The central bank also said the government-administered Central People’s Credit Fund would cut its normal reserve ratio by 1/20. Previously, the central bank in October cut reserve ratios for unspecified banks and institutions that lent to the agriculture sector.
The measures come in the wake of recent criticisms by international organizations, including the International Monetary Fund and World Bank, that charge Vietnam with promoting too loose of a monetary policy.
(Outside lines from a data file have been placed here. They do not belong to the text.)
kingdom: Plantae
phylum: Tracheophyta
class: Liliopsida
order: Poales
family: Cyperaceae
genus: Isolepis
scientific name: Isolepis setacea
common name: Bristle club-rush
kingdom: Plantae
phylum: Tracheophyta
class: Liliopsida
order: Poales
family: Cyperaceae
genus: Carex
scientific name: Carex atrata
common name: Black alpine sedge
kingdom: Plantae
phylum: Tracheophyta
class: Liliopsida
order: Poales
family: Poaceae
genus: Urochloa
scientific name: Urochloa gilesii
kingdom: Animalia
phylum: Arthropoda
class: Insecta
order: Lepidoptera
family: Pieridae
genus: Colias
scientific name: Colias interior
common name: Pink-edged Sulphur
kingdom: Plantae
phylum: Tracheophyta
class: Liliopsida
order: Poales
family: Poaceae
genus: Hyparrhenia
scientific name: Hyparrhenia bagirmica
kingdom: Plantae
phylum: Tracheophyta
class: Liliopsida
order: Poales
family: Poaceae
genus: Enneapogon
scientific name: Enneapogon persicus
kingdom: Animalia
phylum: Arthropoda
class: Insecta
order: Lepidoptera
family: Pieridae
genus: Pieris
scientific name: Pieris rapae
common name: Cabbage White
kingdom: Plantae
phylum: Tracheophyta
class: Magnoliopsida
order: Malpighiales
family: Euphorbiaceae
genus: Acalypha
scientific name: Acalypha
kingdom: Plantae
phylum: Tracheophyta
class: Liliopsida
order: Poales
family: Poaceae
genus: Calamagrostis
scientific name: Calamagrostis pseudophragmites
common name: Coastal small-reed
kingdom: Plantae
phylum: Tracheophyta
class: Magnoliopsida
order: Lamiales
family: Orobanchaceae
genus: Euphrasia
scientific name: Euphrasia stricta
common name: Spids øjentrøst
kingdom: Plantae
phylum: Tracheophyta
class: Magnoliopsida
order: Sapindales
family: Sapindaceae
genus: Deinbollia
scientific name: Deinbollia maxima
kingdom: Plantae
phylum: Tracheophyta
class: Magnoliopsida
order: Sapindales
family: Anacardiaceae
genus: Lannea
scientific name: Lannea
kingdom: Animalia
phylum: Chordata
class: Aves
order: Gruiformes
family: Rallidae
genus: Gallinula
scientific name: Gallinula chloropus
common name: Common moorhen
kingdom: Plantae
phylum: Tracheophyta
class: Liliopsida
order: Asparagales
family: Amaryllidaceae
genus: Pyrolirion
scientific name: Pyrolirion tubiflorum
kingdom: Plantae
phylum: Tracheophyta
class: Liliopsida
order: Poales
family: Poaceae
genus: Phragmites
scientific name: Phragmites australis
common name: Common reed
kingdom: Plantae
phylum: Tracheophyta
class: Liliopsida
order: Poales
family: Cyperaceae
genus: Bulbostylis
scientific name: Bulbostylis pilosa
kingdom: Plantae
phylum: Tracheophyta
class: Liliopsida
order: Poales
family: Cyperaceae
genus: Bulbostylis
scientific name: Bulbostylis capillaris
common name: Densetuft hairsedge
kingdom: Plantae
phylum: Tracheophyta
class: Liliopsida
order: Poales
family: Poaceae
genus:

Credit grew this year 25 percent to 27 percent, Vietnam’s Central Bank Governor Nguyen Van Giau said this week. The IMF said the targeted rate of 25 percent was too high for the economy and future measures should be taken to ease lending and limit inflation.
Nevertheless, 70 percent of Vietnam’s 86 million people live in the countryside, and spurring rapid development in that region remains a priority for Vietnam’s government.
A statement on the State Bank of Vietnam’s web site said the new reserve ratios were taking effect in December.